● EXERCISE AIM: Give the lines in the entries below as a JSON list of strings, starting with the line that contains "# R4DS Data" and going on through the line that contains "Wednesdays, 5pm EST/EDT*". Use one string per line and leave out blank lines.

RECORDS PROVIDED: Begin

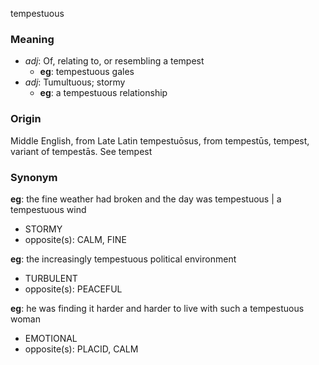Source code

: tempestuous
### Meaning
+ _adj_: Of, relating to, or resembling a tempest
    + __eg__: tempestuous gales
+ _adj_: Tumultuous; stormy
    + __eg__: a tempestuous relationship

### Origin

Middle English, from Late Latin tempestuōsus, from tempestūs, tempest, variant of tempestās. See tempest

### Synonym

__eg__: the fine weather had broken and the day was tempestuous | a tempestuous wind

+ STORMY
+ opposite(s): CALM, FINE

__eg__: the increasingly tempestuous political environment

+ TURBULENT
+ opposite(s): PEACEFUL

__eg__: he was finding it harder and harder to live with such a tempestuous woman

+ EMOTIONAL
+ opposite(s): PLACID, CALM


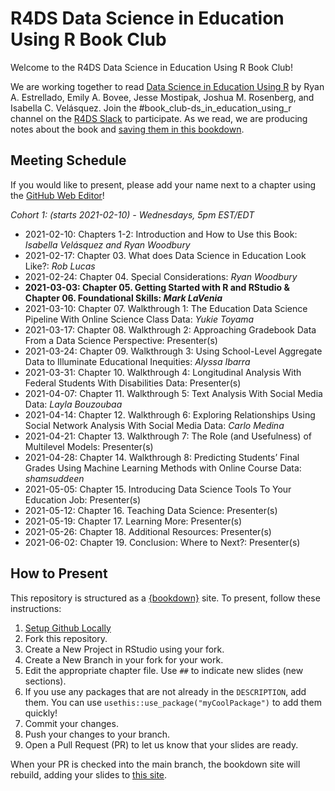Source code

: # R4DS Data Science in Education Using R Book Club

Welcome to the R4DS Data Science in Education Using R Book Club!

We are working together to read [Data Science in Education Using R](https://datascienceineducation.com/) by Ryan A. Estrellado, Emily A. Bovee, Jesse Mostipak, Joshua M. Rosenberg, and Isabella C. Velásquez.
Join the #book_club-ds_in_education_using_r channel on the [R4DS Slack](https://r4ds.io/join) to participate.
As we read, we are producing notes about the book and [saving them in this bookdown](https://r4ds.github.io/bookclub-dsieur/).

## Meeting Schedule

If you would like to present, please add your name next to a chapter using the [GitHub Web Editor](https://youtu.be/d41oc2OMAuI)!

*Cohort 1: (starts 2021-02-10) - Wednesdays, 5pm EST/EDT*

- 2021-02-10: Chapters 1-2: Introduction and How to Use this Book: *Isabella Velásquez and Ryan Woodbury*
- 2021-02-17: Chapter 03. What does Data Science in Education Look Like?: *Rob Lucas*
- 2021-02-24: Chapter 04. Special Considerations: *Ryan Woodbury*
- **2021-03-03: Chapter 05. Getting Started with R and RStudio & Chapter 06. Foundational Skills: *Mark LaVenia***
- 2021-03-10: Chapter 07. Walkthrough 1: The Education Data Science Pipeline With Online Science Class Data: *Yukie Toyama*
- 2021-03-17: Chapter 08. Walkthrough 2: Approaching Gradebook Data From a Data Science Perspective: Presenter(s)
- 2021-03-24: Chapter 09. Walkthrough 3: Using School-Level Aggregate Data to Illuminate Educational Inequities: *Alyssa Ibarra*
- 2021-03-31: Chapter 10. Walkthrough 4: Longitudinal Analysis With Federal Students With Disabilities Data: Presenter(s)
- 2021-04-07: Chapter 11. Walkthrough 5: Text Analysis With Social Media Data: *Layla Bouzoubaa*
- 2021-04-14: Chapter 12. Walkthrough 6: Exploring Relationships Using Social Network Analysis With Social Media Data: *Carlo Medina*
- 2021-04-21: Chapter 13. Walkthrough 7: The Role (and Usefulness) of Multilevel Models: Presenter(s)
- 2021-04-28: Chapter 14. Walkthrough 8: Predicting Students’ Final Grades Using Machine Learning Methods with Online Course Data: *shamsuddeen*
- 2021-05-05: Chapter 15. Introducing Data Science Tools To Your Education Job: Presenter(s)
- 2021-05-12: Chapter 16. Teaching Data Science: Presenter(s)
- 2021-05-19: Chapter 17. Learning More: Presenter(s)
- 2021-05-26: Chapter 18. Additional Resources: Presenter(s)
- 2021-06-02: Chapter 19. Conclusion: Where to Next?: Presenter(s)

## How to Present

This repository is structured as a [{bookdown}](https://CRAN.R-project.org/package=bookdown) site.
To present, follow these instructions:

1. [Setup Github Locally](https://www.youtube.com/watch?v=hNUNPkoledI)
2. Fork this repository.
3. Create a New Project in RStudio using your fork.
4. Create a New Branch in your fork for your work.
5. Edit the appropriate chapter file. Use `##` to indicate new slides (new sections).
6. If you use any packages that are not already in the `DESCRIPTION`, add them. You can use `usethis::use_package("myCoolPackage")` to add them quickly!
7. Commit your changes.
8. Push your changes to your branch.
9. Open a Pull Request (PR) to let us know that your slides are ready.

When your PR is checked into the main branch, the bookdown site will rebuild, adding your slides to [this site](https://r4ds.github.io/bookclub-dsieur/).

RECORDS PROVIDED: End
RECORDS PROVIDED: Begin

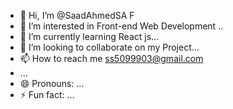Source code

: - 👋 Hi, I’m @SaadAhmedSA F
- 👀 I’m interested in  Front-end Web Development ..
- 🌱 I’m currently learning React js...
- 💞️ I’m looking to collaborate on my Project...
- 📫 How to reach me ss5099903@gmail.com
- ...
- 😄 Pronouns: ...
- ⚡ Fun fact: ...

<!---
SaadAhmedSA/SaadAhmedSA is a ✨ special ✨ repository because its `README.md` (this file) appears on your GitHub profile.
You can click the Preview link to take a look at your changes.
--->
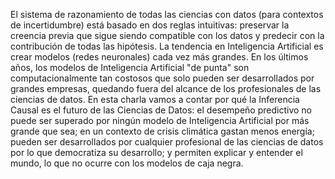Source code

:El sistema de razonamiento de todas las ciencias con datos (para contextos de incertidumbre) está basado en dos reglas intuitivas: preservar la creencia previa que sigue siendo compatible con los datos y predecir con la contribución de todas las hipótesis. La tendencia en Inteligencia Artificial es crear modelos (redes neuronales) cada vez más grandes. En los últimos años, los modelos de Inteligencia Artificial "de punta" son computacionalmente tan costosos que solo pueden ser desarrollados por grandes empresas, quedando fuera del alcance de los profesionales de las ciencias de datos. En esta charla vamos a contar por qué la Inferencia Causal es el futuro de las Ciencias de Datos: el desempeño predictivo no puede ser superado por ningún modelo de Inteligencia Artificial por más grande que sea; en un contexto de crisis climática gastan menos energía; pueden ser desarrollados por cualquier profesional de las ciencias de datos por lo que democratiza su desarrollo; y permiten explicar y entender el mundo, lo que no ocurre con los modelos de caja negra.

RECORDS PROVIDED: End

● TASK OUTPUT:
[
  ": # R4DS Data Science in Education Using R Book Club",
  "Welcome to the R4DS Data Science in Education Using R Book Club!",
  "We are working together to read [Data Science in Education Using R](https://datascienceineducation.com/) by Ryan A. Estrellado, Emily A. Bovee, Jesse Mostipak, Joshua M. Rosenberg, and Isabella C. Velásquez.",
  "Join the #book_club-ds_in_education_using_r channel on the [R4DS Slack](https://r4ds.io/join) to participate.",
  "As we read, we are producing notes about the book and [saving them in this bookdown](https://r4ds.github.io/bookclub-dsieur/).",
  "## Meeting Schedule",
  "If you would like to present, please add your name next to a chapter using the [GitHub Web Editor](https://youtu.be/d41oc2OMAuI)!",
  "*Cohort 1: (starts 2021-02-10) - Wednesdays, 5pm EST/EDT*"
]